MSCI 522: Multivariate Statistics for Data Mining
(Phase II – Spring/Summer Term)
Lecturer: Sven F. Crone
Objectives
You will be introduced to methods for large scale data exploration & data reduction widely applied in business practice. These include both multivariate statistical methods and heuristic methods from computational intelligence and artificial intelligence for classification applications. These methods aim to simplify and add insights to large, complex data sets and to predict the behaviour of individuals, e.g. the cross- and up-selling potential of customers in direct marketing or the crditworthiness of credit applicants. Time permitting, the course also introduces methods of classification and clustering that aim to categorise individuals into distinct, disjoint segments with different patterns of behaviour. The module extends the statistical model building concepts and range of models towards hands-on modelling in multiple workshops using SAS Enterprise Miner.
Core texts
Miller T.W. (2005) Data and Text Mining – A Business Applications Aproach, Pearson, New Jersey
SAS (2005) SAS Enterprise Miner, SAS, New Jersey (will be provided)

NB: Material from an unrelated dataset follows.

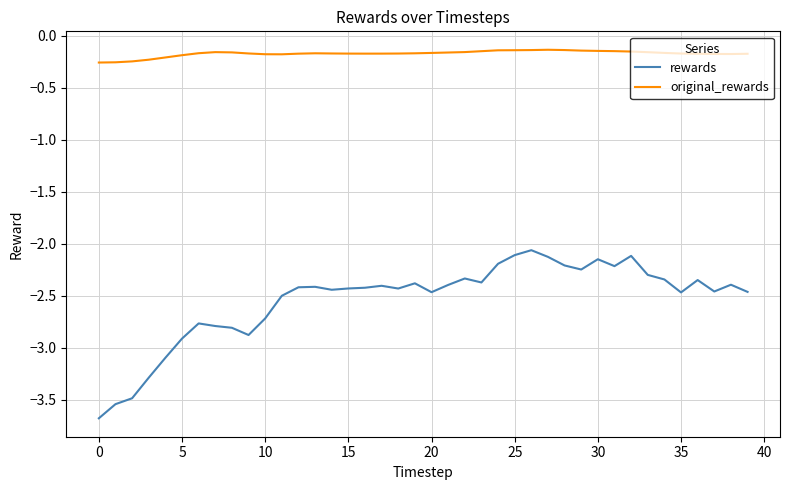

Does the chart have visible grid lines?

Yes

The texts provide a tutorial on how to use SAS Enterprise Miner and a short overview of the methods and approaches in Data Mining. They will be supplemented by readings drawn from journal articles.
Topics
Introduction to data mining
The SEMMA process of data mining
Data mining methods for data reduction: cluster analysis, principal component analysis and factor analysis.
Data mining methods for classification: discriminant analysis, decision trees and artificial neural networks for classification.
Evaluating classification accuracy
Assessment
Coursework 100% of module mark
Contact hours
A weekly two-hour class for the first half of the Spring term.